===== TEKS BACAAN

Bantahan Argumentasi Pendukung PKI
Kivlan Zen ;
Ketua Bidang Khusus Gerakan Bela Negara
|
REPUBLIKA,
23 September 2015
Gerakan G30S/PKI
adalah masalah internal TNI AD dan Partai Komunis Indonesia (PKI) tidak
terlibat, maka anggota PKI harus direhabilitasi. Oleh karena itu, PKI harus
dihidupkan kembali dengan mencabut Tap MPRS No 25/1996 tentang Pelarangan
Partai Komuis dan Underbow-nya serta Paham Komunis, Leninis, Marxis, dan
Maois di Indonesia. Selanjutnya, harus terlaksana pencabutan UU No 27/1999
tentang Larangan Paham Komunis, Leninis, Marxis, dan Maois kecuali untuk
pelajaran di lembaga pendidikan tertentu.
Demikian rencana
jangka pendek Partai Komunis Gaya Baru yang telah disahkan pengurus barunya
pada Kongres X PKI tahun
2010 di Grabag, Magelang, Jawa Tengah, yang dipimpin Ketua Umum Wahyu Setiaji dan
Sekjen Teguh Karyadi, dengan AD/ART serta Pokok-Pokok Program Umum Rakyat
Indonesia.

==========
===== DATA YANG DIBERIKAN

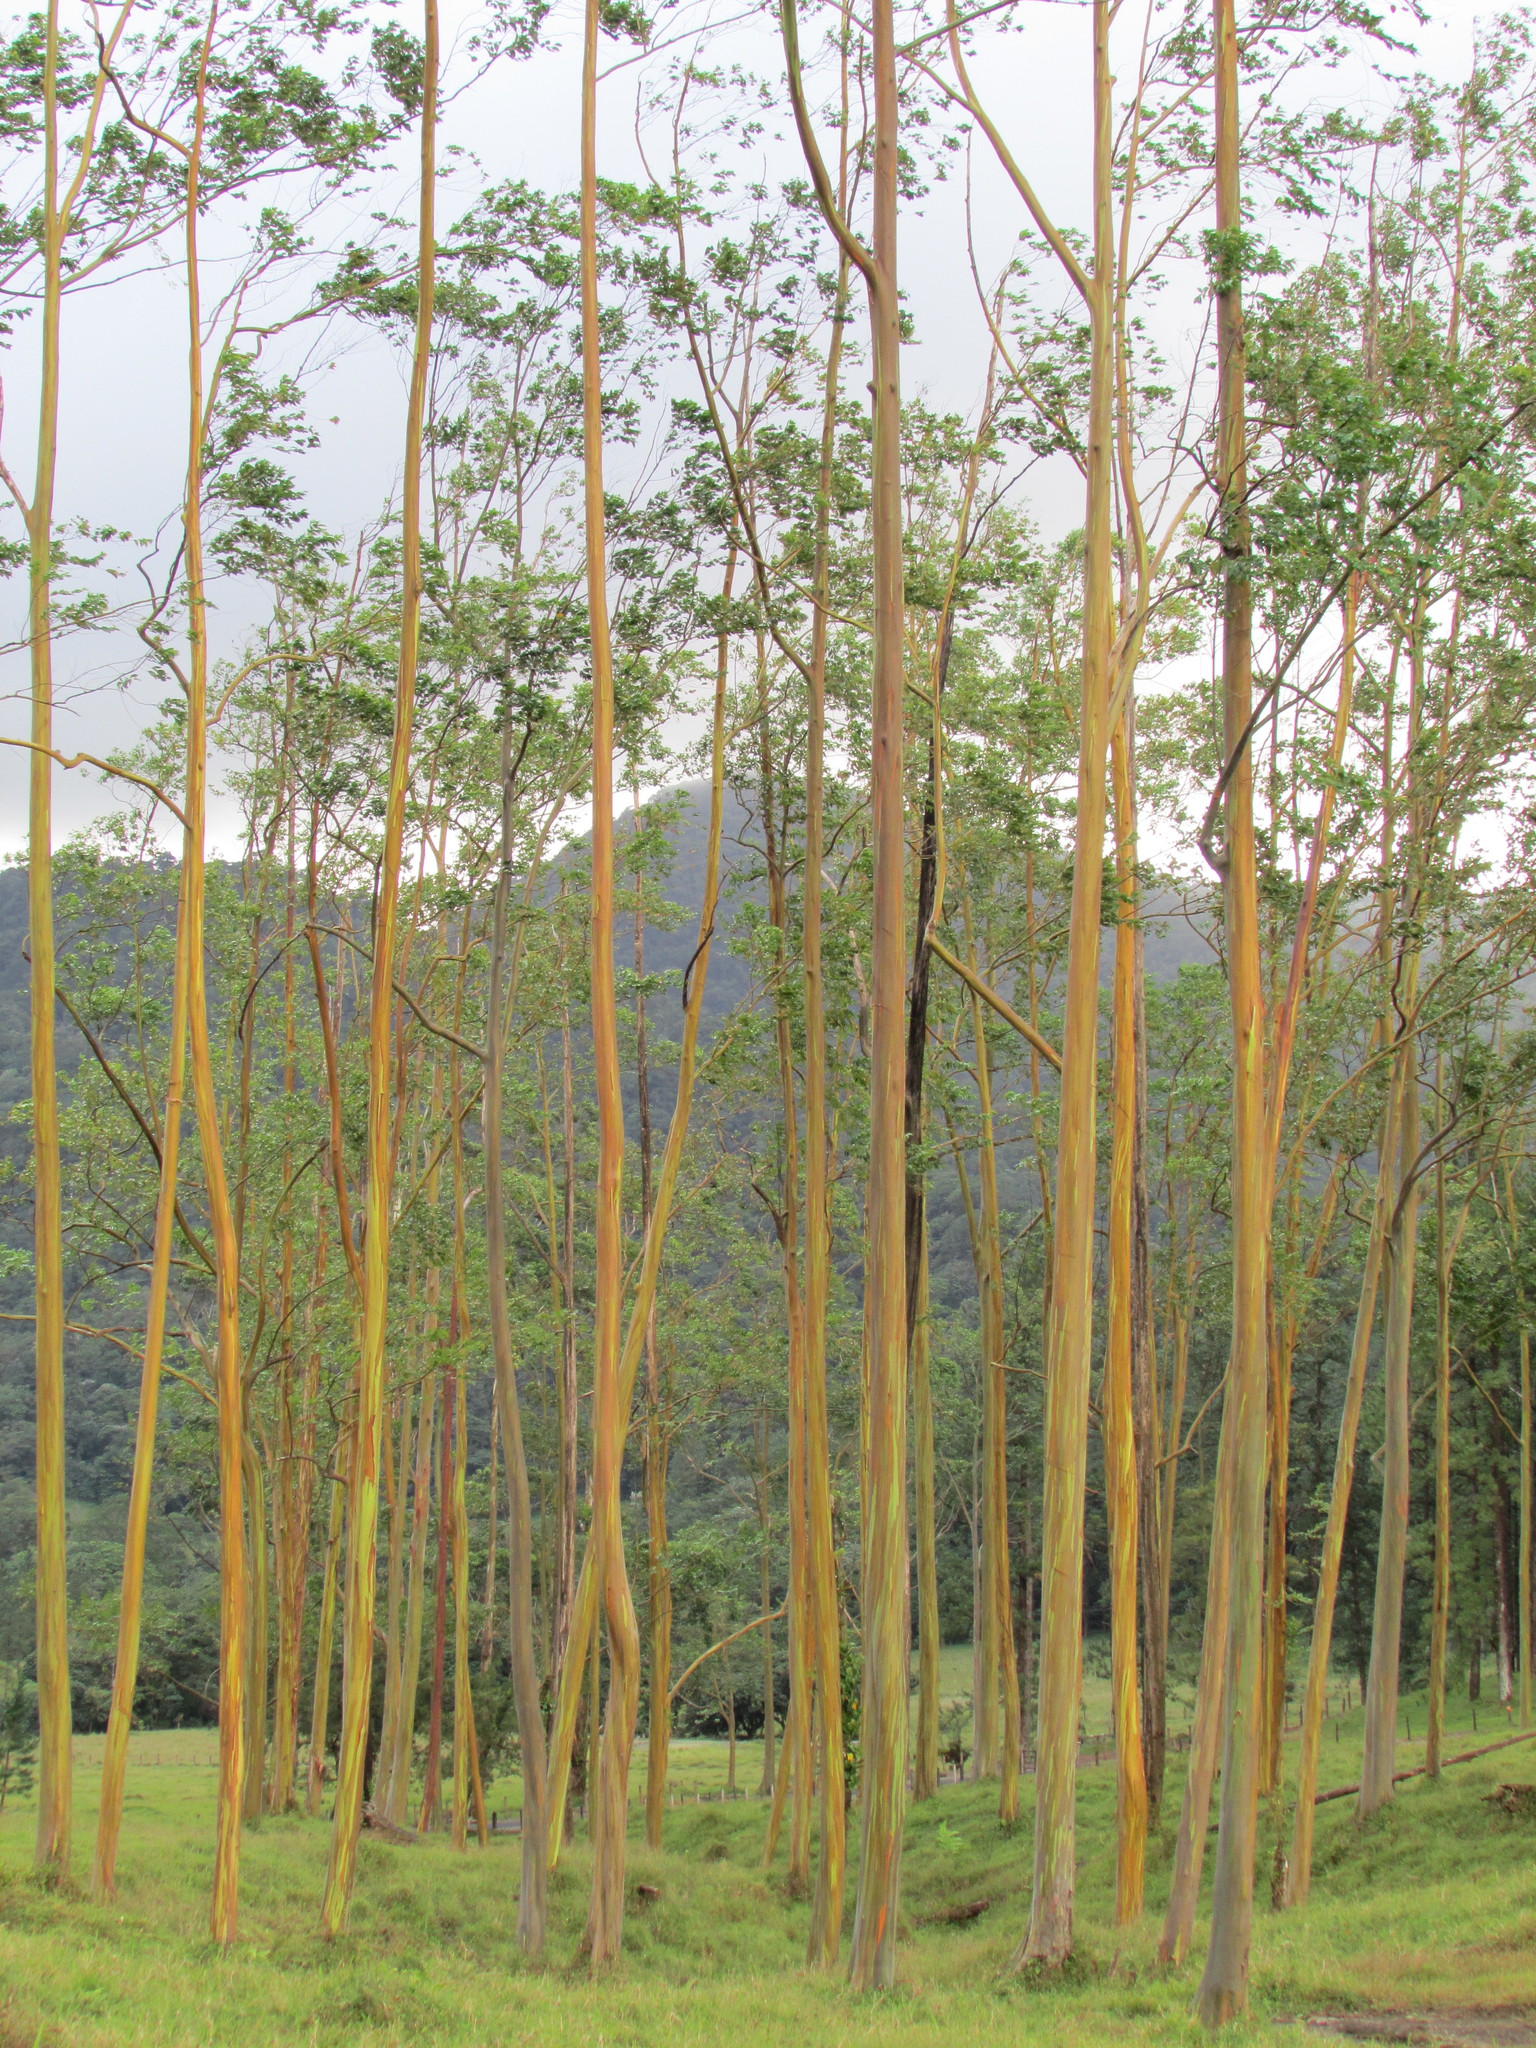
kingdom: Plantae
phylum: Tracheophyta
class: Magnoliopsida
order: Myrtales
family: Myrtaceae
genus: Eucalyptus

==========
===== DATA YANG DIBERIKAN

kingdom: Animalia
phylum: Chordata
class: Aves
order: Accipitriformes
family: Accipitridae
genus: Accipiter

==========

INSTRUKSI DAN KETENTUAN:
Salin persis bagian teks tentang bantahan argumentasi pendukung PKI di atas, antara "Bantahan Argumentasi Pendukung" dan "lembaga pendidikan tertentu.", termasuk kedua batas tersebut.

JAWABAN:
Bantahan Argumentasi Pendukung PKI
Kivlan Zen ;
Ketua Bidang Khusus Gerakan Bela Negara
|
REPUBLIKA,
23 September 2015
Gerakan G30S/PKI
adalah masalah internal TNI AD dan Partai Komunis Indonesia (PKI) tidak
terlibat, maka anggota PKI harus direhabilitasi. Oleh karena itu, PKI harus
dihidupkan kembali dengan mencabut Tap MPRS No 25/1996 tentang Pelarangan
Partai Komuis dan Underbow-nya serta Paham Komunis, Leninis, Marxis, dan
Maois di Indonesia. Selanjutnya, harus terlaksana pencabutan UU No 27/1999
tentang Larangan Paham Komunis, Leninis, Marxis, dan Maois kecuali untuk
pelajaran di lembaga pendidikan tertentu.